Where I work we have a backroom full of spare 286s and floppy disks/drives. Legacy programs are *fun*.
It comes down to yearly budgets; even if the long-term cost of upgrading to modern equipment is cheaper, it's cheaper to fit "making the old stuff work" into your yearly budget. As a result, major upgrades only get done, sadly, once things break.
I have an unopened 10-pack 3.5 inch diskettes box still left.
Up until maybe around 2010 you still could flash the bios in the motherboard from the A: drive.
Kept it around just in case.
And I also got a vintage rack sampler (Ensoniq EPS 16 Plus from the early 90:s) in around 2005 from a friend that has a 3.5 inch disc drive.
Problem is it didn't have any disks (can't remember where he got it from).

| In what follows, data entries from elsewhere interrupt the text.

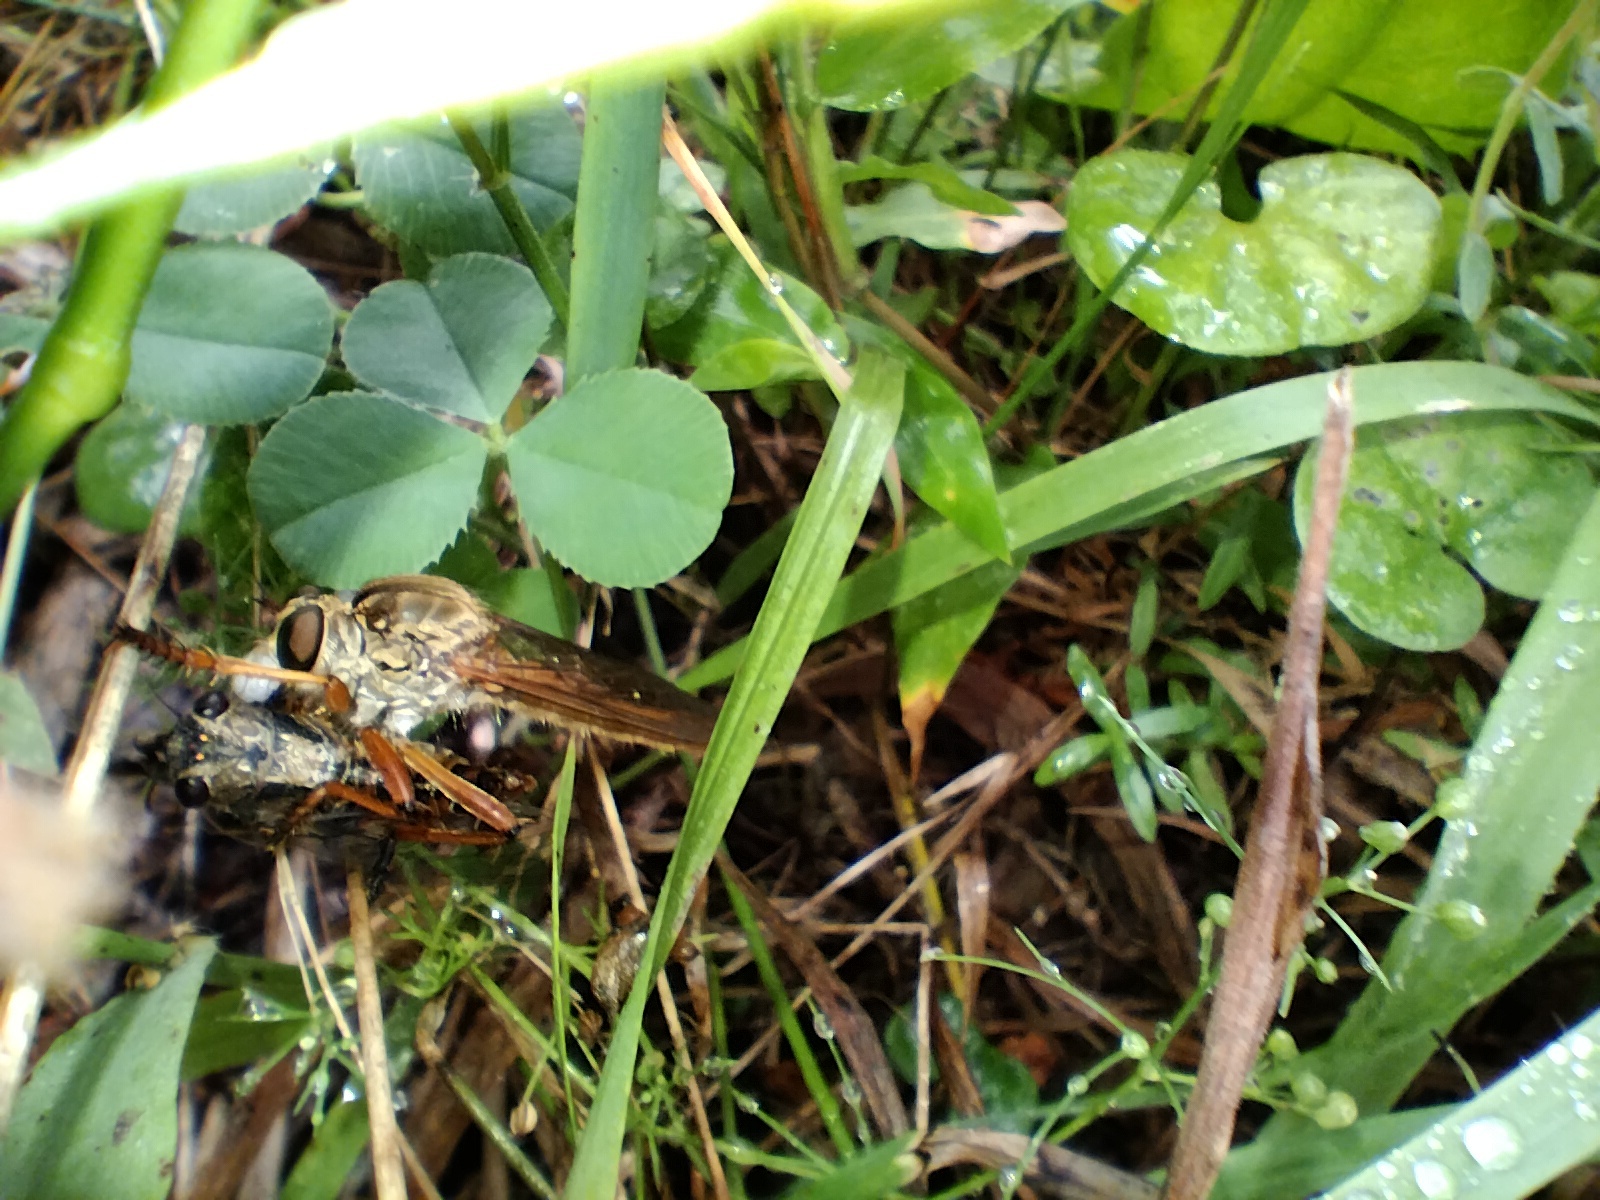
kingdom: Animalia
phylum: Arthropoda
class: Insecta
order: Hemiptera
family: Cicadidae
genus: Yoyetta
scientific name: Yoyetta celis
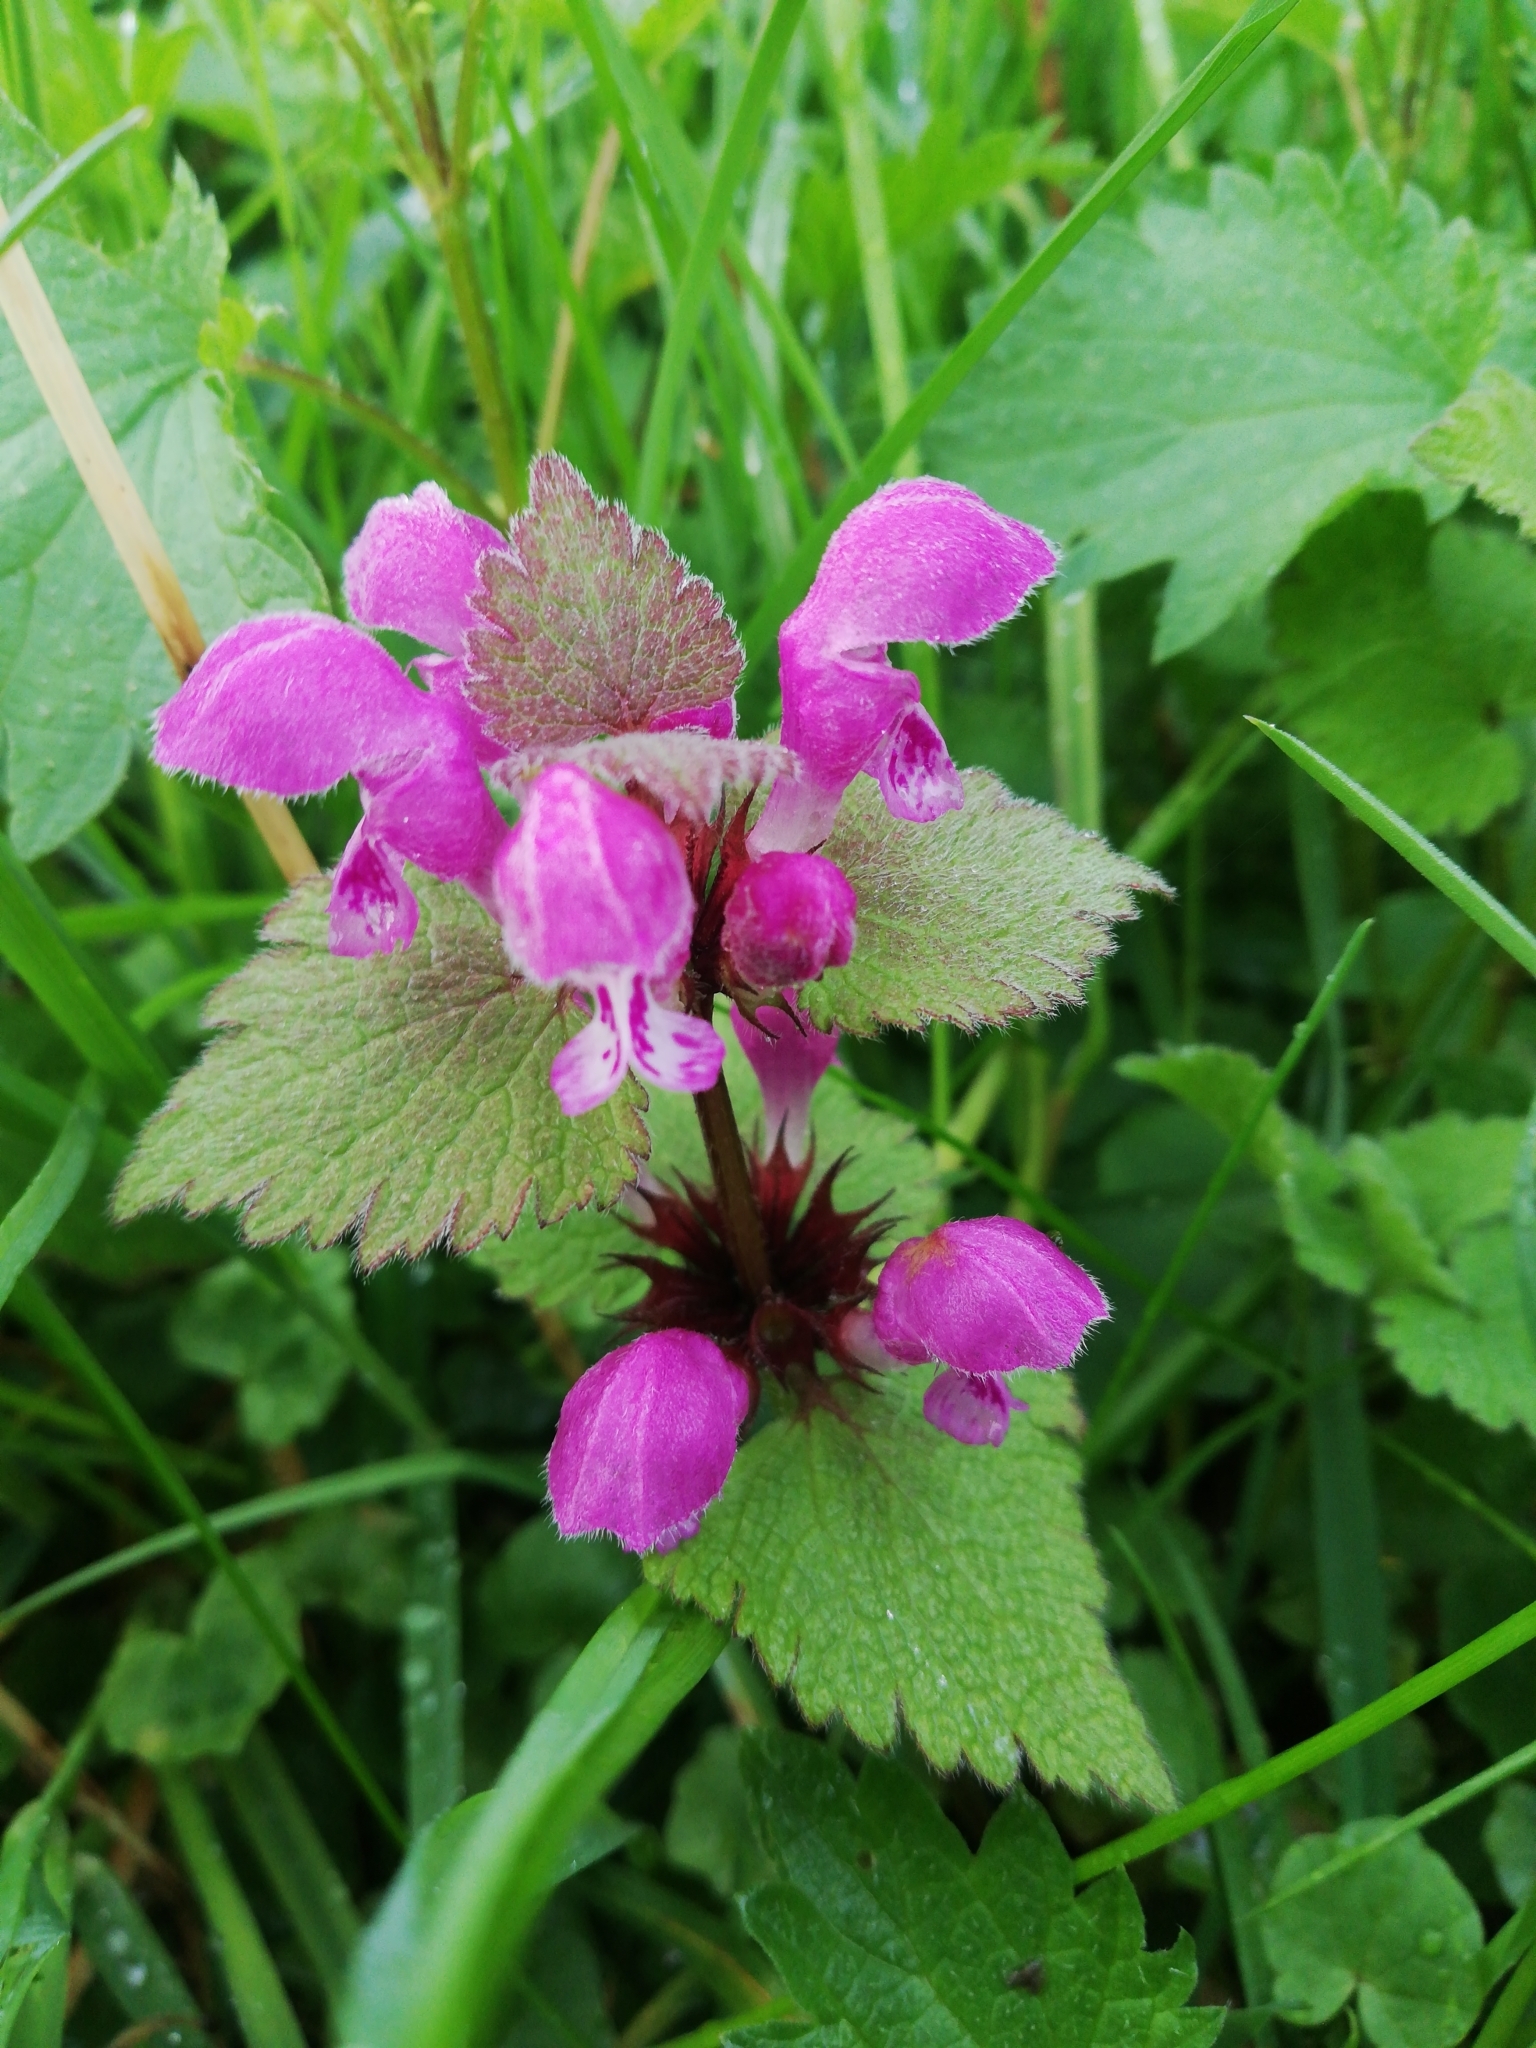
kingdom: Plantae
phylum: Tracheophyta
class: Magnoliopsida
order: Lamiales
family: Lamiaceae
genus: Lamium
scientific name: Lamium maculatum
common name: Spotted dead-nettle
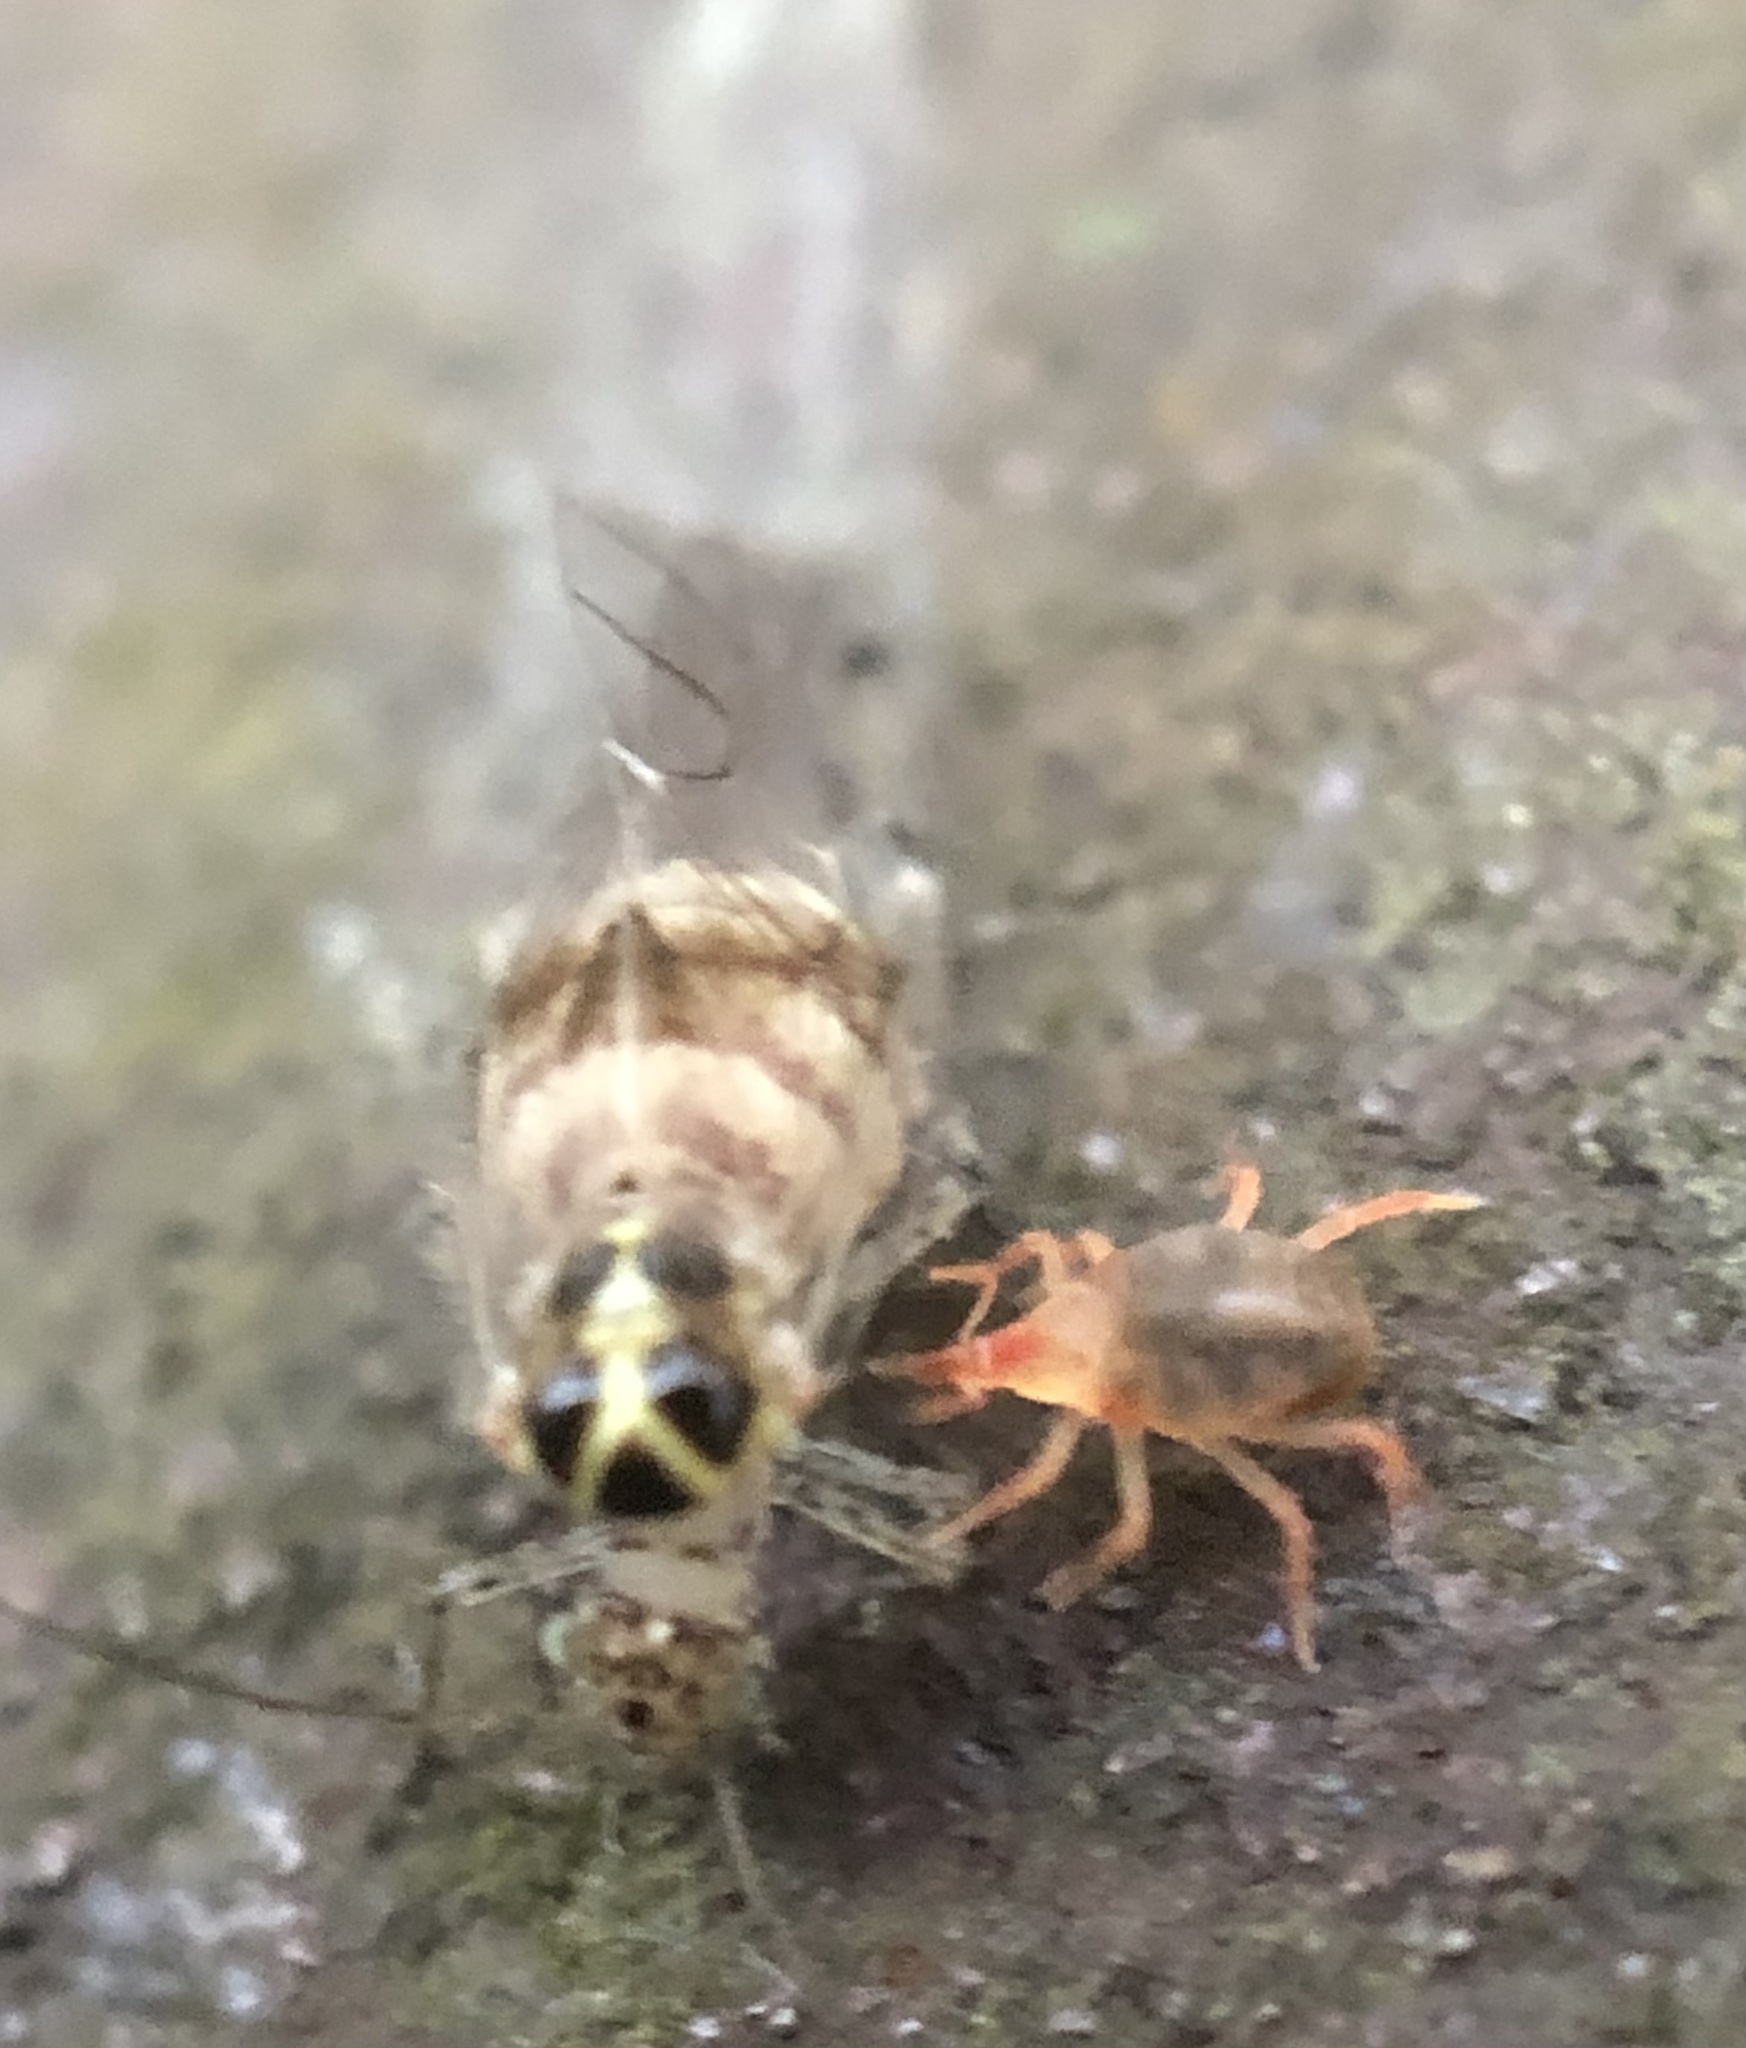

The oldschool samplers became more or less useless when everything was handled in the box (The DAW of a PC) with vast amounts of possibilities and much, much better screen and workflow.
Although I kept it since the old samplers had a sound of their own coloring things in a good way.
But looking around it seemed the best option, besides getting an OS disk for the sampler would be to buy just a converter/Docker for the drive that makes it a USB-pin reader that emulates the floppy. And you often can buy that in combination with a filled USB-stick with tons of sounds already loaded in to it.
Writing an image to a normal 3.5 inch disk drive would be an option if I had any working PC with a disk drive in it, but I hadn't and didn't think it was worth the pain of putting together a PC just for that purpose.
But, I guess, not all old samplers (or whatever machines) will get that retrofit treatment where they get much faster, larger and basically better storage options. And they will some time in the future become useless when there are no more working diskettes left that you can copy to.